Cellular Automaton Wave Propagation Models of Water Transport Phenomena in Hydrology
Robert N. Eli
West Virginia University
Hydrologists have widely accepted the proposition that water transport over and beneath the surface of the Earth can generally be modeled by partial differential equations describing the propagation of disturbance waves. Traditionally, water transport problems in hydrology have been broken up into zones of application, such as surface runoff, streamflow, unsaturated subsurface flow, and saturated groundwater flow. Although the basic conservation laws are the same for all zones, the time scales of propagation of disturbance waves vary over several orders of magnitude when comparing surface and subsurface flows. Additionally, turbulent flows dominate surface runoff and streamflow while laminar flows dominate the movement of water in the subsurface porous media. These latter differences result in disturbance wave characteristics that arise from significantly different physical processes.

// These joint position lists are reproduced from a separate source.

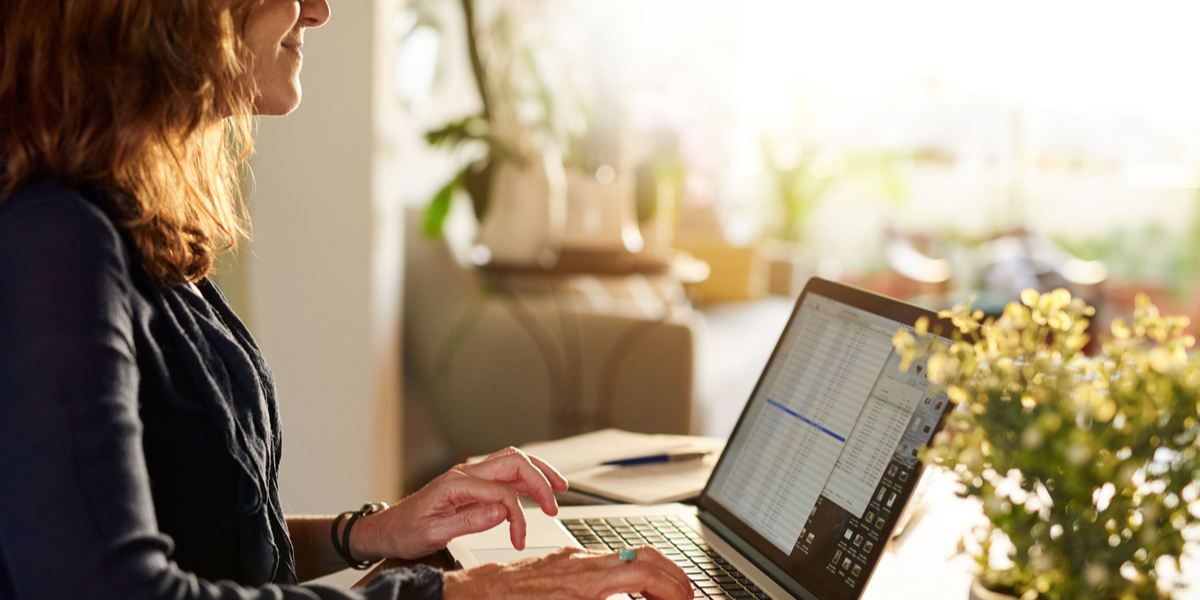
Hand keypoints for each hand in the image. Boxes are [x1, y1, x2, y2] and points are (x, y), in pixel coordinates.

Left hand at [351, 447, 568, 559]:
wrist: (386, 529)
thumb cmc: (404, 531)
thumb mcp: (432, 533)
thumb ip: (468, 521)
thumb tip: (502, 511)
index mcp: (456, 483)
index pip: (502, 492)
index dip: (517, 516)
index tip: (520, 538)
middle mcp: (465, 474)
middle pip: (514, 462)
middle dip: (540, 479)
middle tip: (555, 503)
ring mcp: (469, 477)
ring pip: (512, 463)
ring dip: (537, 473)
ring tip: (558, 489)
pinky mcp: (472, 485)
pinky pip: (504, 474)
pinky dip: (524, 480)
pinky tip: (536, 490)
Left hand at [443, 546, 692, 599]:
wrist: (473, 597)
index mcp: (584, 582)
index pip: (646, 574)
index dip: (674, 589)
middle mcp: (582, 564)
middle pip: (645, 556)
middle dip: (674, 576)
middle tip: (689, 596)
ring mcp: (573, 558)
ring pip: (628, 556)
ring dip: (655, 575)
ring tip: (667, 595)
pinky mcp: (564, 560)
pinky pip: (608, 560)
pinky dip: (632, 573)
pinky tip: (633, 590)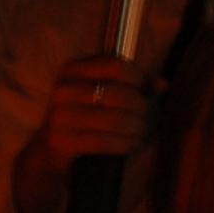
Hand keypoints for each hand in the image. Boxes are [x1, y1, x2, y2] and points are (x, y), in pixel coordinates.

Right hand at [33, 55, 155, 176]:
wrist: (50, 147)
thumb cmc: (85, 115)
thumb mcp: (103, 92)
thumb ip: (133, 85)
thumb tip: (162, 85)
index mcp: (72, 70)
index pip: (115, 65)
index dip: (138, 78)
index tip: (145, 92)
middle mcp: (62, 90)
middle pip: (118, 94)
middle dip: (142, 108)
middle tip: (150, 118)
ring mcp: (59, 116)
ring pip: (115, 119)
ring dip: (137, 129)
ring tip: (143, 133)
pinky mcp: (61, 141)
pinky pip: (105, 141)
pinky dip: (125, 144)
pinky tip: (132, 145)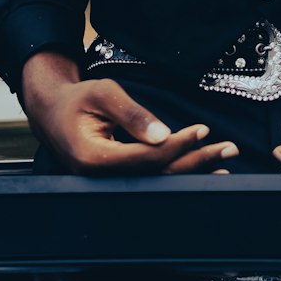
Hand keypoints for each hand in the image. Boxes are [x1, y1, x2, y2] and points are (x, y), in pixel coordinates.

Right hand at [21, 51, 237, 174]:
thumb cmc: (77, 100)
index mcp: (92, 158)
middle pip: (156, 176)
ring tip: (223, 166)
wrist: (51, 113)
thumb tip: (164, 135)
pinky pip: (149, 181)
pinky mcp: (114, 183)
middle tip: (229, 150)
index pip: (146, 158)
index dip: (177, 146)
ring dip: (191, 172)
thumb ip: (132, 114)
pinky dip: (175, 174)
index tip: (202, 130)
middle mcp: (99, 180)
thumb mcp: (102, 94)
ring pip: (155, 182)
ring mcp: (106, 186)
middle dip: (195, 163)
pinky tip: (199, 172)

In spite of these differences, it has been demonstrated that water transport within each of the hydrologic zones can be adequately represented by the so-called advection-diffusion equation. A simultaneous numerical solution to all the governing partial differential equations, for all zones, is considered computationally prohibitive. Therefore, all popular hydrologic system models incorporate solution approximations in one or more of the zones that effectively breaks the continuous propagation of disturbance waves that are believed to be important in describing the transport of water within a typical watershed.
From a conceptual viewpoint, cellular automata (CA) would appear to provide a possible solution to the wave propagation modeling problem. Examples of cell property advection and diffusion processes appear in numerous examples in NKS, and the CA literature. In beginning the CA development process, simple one-dimensional CA rules have been created that represent the advection of mass (water), with the appropriate diffusive behavior. Each cell contains integer numbers of discrete particles that can be passed to its neighbors. The number of particles passed in each time step is dependent on the number of particles in the adjacent neighboring cells and the cell “properties”. Cell properties consist of a “conductance” and a “storativity”. Evolution of the CA using the rule demonstrates good agreement with existing analytical solutions of the advection-diffusion equation in the surface runoff zone and the saturated groundwater flow zone.